I don't know all the reasons why this has happened but we are told it was due to its "pension liabilities". Whatever that actually means?
But I do know that the charity and its workforce protects victims of domestic violence, stops ex-offenders reoffending and gets the homeless into secure and safe accommodation.
The Administrators, PriceWaterhouseCoppers (PWC), is not of course an evil organisation, however is not that well known for its concerns about battered women, ex-cons wanting to go straight or homeless kids desperate to get off winter streets.
It is known that "People Can" has a history of financial insecurity. But I wonder what is the real reason for the "pension liabilities" (or deficits) in the first place that are supposed to have led to the potential sackings and loss of vital services? Was it due to inadequate financial planning or that its defined benefit pension scheme was in some way unsustainable?
No one has mentioned either about whether the pensions of the charity staff are truly safe or are they being subject to the tender mercies of the "Pension Protection Fund"? The PPF is a "good thing" but do not think for a moment if the PPF steps in that you have nothing to worry about your retirement.
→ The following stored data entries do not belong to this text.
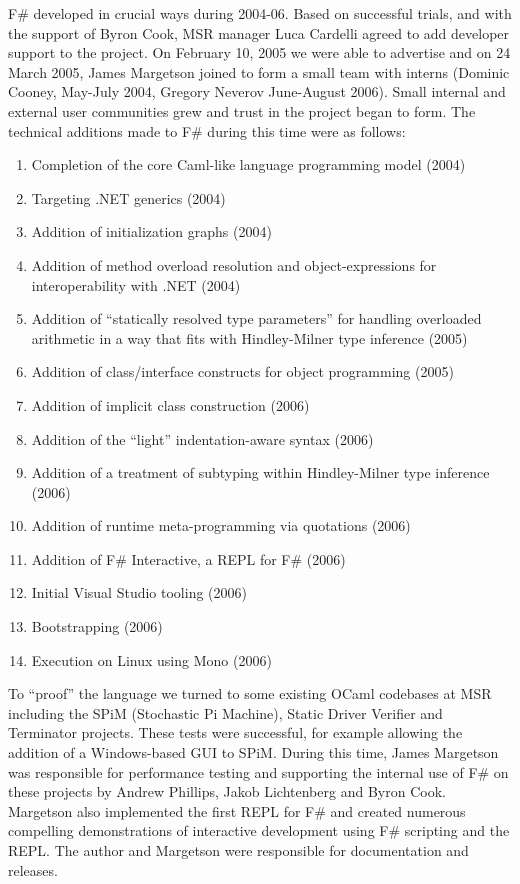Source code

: \documentclass[acmsmall]{acmart}\settopmatter{}
\begin{document}
F\# developed in crucial ways during 2004-06.  Based on successful trials, and with the support of Byron Cook, MSR manager Luca Cardelli agreed to add developer support to the project. On February 10, 2005 we were able to advertise and on 24 March 2005, James Margetson joined to form a small team with interns (Dominic Cooney, May-July 2004, Gregory Neverov June-August 2006). Small internal and external user communities grew and trust in the project began to form. The technical additions made to F\# during this time were as follows:

\begin{enumerate}
\item Completion of the core Caml-like language programming model (2004)
\item Targeting .NET generics (2004)
\item Addition of initialization graphs (2004)
\item Addition of method overload resolution and object-expressions for interoperability with .NET (2004)
\item Addition of “statically resolved type parameters” for handling overloaded arithmetic in a way that fits with Hindley-Milner type inference (2005)
\item Addition of class/interface constructs for object programming (2005)
\item Addition of implicit class construction (2006)
\item Addition of the “light” indentation-aware syntax (2006)
\item Addition of a treatment of subtyping within Hindley-Milner type inference (2006)
\item Addition of runtime meta-programming via quotations (2006)
\item Addition of F\# Interactive, a REPL for F\# (2006)
\item Initial Visual Studio tooling (2006)
\item Bootstrapping (2006)
\item Execution on Linux using Mono (2006)
\end{enumerate}

To “proof” the language we turned to some existing OCaml codebases at MSR including the SPiM (Stochastic Pi Machine), Static Driver Verifier and Terminator projects.  These tests were successful, for example allowing the addition of a Windows-based GUI to SPiM.   During this time, James Margetson was responsible for performance testing and supporting the internal use of F\# on these projects by Andrew Phillips, Jakob Lichtenberg and Byron Cook. Margetson also implemented the first REPL for F\# and created numerous compelling demonstrations of interactive development using F\# scripting and the REPL. The author and Margetson were responsible for documentation and releases.
\end{document}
You do. If you haven't already retired you may find your future pension significantly reduced.
My biggest gripe is that this closure and threat to peoples pensions in "People Can" and elsewhere could be based on complete and utter stuff and nonsense.
Due to outdated and deficient accountancy rules called "Mark to Market", perfectly good defined benefit pensions schemes are going to the wall. Sometimes bringing their organisations down with them. For no good reason. Perhaps we ought to shout out the emperor has no clothes – these so-called pension deficits are not real! They do not reflect the true future costs and liabilities facing pension schemes.
Schemes usually have to price these costs according to the return on Government loans called gilts. Due to our abnormal economic conditions these gilts currently have negative prices. This means scheme deficits have increased massively and have nothing to do their underlying strengths or weaknesses. Quantitative Easing (QE) by the Bank of England is making things even worse. This has resulted in gilts yields being in even more La La land. They are at a 200 year financial low.
Everyone knows this but why is it allowed to happen and destroy perfectly good pension schemes and then make its members live and die in poverty? Even worse, relying on the tax payer to subsidise poverty employers who pay their pension pittances. Is this the sort of society that we really want?
The government has committed to act on this but has just failed to do so! The Pension minister Steve Webb promised in June to do something about what he called this "nightmare" which is "killing" perfectly good pension schemes and that he would "not idly stand bye" and let this happen.
I'm not holding my breath Steve. Many more jobs, services and decent pensions schemes will not last, unless you, Clegg and Cameron get their fingers out and do something.